Aunque lo incomoda que lo tilden de ejemplo, sabe que su historia inspira a la gente que visita. Porque antes de ser uno de los mayores expertos en resonancia magnética nuclear del mundo -la técnica de análisis molecular con la que ha logrado sus avances-, fue algo muy distinto: un niño pobre de la Villa Soldati, hijo de una familia que vivía de un pequeño camión de mudanzas. Entonces, la única salida era ser jugador de fútbol, y para allá iba Fernández, que con diez años jugaba de centrocampista en San Lorenzo. Hasta que la ciencia irrumpió de manos de su padre, que soñaba con que fuera futbolista. Solía darle té con limón -a falta de dinero para remedios-, cada vez que se enfermaba. Una tarde el chico notó cómo cambiaba el color de la bebida al mezclarse con el cítrico, y esa pequeñez lo cautivó. Pronto empezó a mezclar limón con vino o con bebidas y anotar los resultados.

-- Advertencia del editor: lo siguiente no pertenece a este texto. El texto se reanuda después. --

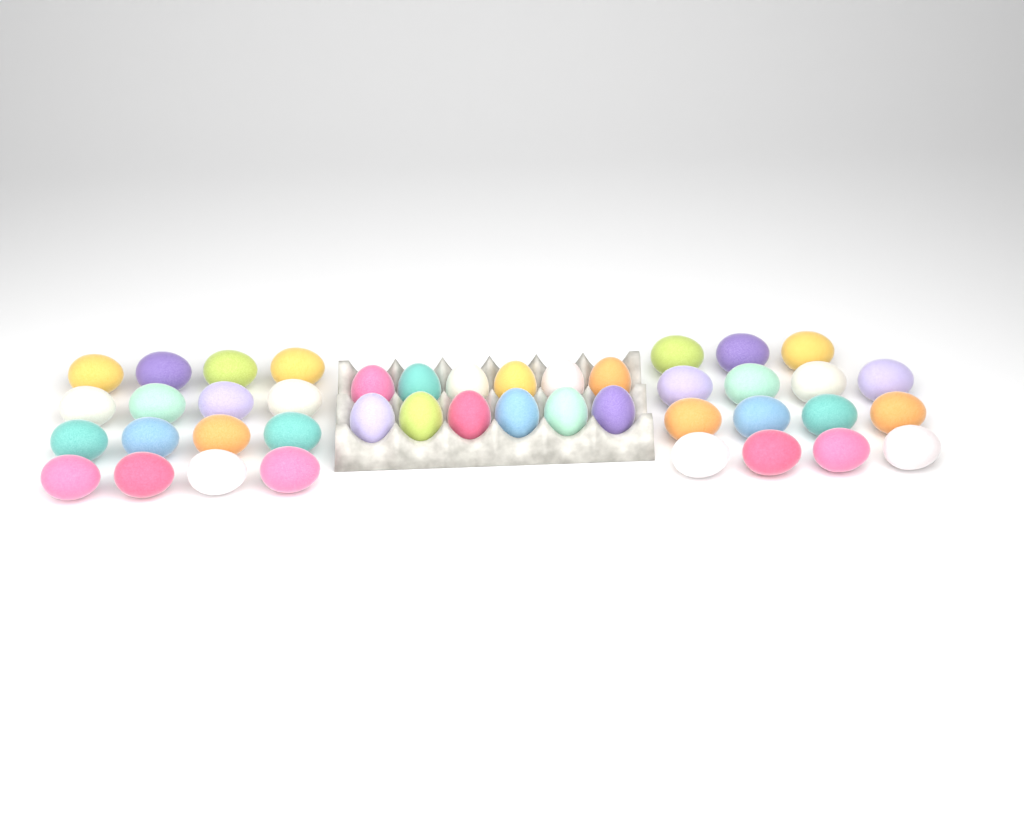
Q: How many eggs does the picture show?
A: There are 43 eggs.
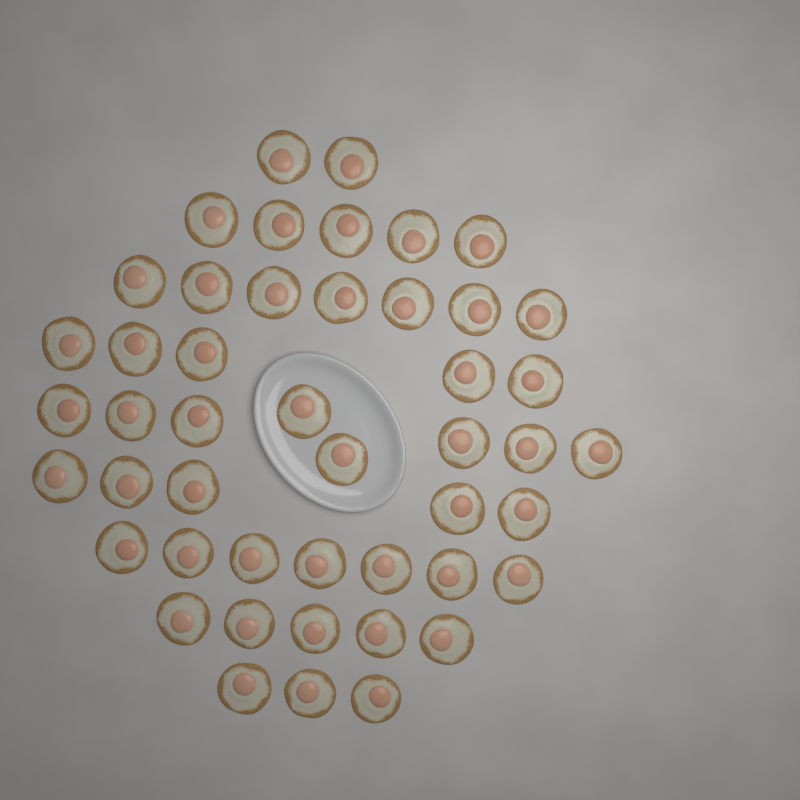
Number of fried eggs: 47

Su madre, que soñaba con tener un hijo universitario, le conseguía revistas con experimentos. En el barrio se fue transformando en una rareza, y lo terminó de ser cuando, dejó el fútbol y, años después, entró a la U. de Buenos Aires a estudiar Bioquímica y Farmacia: la primera para ser científico, y la segunda para mantener a su familia. Pasaba las jornadas con un sándwich de queso-salame, trabajaba en el centro de estudiantes para tener fotocopias gratis, y se quedaba hasta las 11 de la noche tratando de nivelarse. Pronto se transformó en el mejor de su generación.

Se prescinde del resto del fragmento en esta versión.